Namun saat dimintai keterangan lebih lanjut soal keterlibatan FSPP dalam pendistribusian dana hibah Ponpes, ia mengaku baru mengetahui tanggal 20 Mei 2018 saat dirinya menjadi pendamping. Saat itu ia pertama kali melihat dokumen naskah Pergub nomor 49 tahun 2017 tentang hibah Ponpes di bagian lampiran penjabaran, berbeda saat dirinya masih menjadi TAPD.
“Saya baru tahu pendistribusian bantuan melalui FSPP tanggal 20 Mei. Saat saya menjadi pendamping (pensiun) dan itu pertama sekali saya melihat dokumen (Pergub) hibah ponpes, tapi lampiran penjabaran Gubernur itu berbeda,” jelasnya.
Sebelumnya, ia hanya mengetahui bahwa dalam lampiran itu dinyatakan realisasi dana hibah ponpes dilaksanakan oleh Kesra. Tetapi dalam naskah lampiran, disebutkan bahwa FSPP ditunjuk sebagai lembaga penerima dan penyalur dana hibah ke pesantren-pesantren.
“Setelah itu saya tidak tahu lagi, karena bulan Juli saya sudah pensiun,” ucapnya.
Sebelumnya, dari nilai Rp66 miliar hibah 2018, rinciannya yakni untuk operasional rutin sekretariat FSPP banten Rp3,8 miliar dan program pemberdayaan 3.122 ponpes dengan besaran masing-masing Rp20 juta dengan total Rp 62 miliar. Namun dalam dakwaan JPU kegiatan tersebut tidak dapat dipertanggungjawabkan oleh FSPP. Sementara untuk pelaksanaan hibah ponpes 2020, negara mengalami kerugian Rp5,3 miliar dari Rp117 miliar total anggaran.

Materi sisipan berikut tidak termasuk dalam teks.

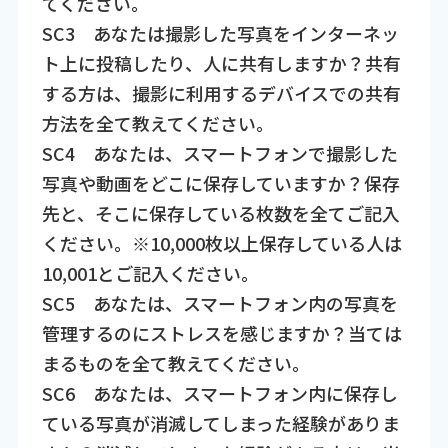
てください。
SC3 あなたは撮影した写真をインターネッ
ト上に投稿したり、人に共有しますか？共有
する方は、撮影に利用するデバイスでの共有
方法を全て教えてください。
SC4 あなたは、スマートフォンで撮影した
写真や動画をどこに保存していますか？保存
先と、そこに保存している枚数を全てご記入
ください。※10,000枚以上保存している人は
10,001とご記入ください。
SC5 あなたは、スマートフォン内の写真を
管理するのにストレスを感じますか？当ては
まるものを全て教えてください。
SC6 あなたは、スマートフォン内に保存し
ている写真が消滅してしまった経験がありま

“Intinya, instruksi hibah Ponpes adalah instruksi top-down. Lampiran 3 dalam Pergub Ponpes adalah bentuk operasional dana hibah untuk ponpes. Tetapi tanggal 20 Mei saya diperiksa di kejati, saya melihat tidak sesuai antara proses diawal dengan Pergub. Konteks dalam lampiran diluar konteks pembahasan APBD,” tandasnya.
Saksi lainnya, mantan Sekda Banten, Ranta Soeharta mengungkapkan, hibah ponpes sudah berdasarkan aturan, karena dana hibah Ponpes sudah diverifikasi, maka dirinya membuat rekomendasi usulan langsung ke Gubernur.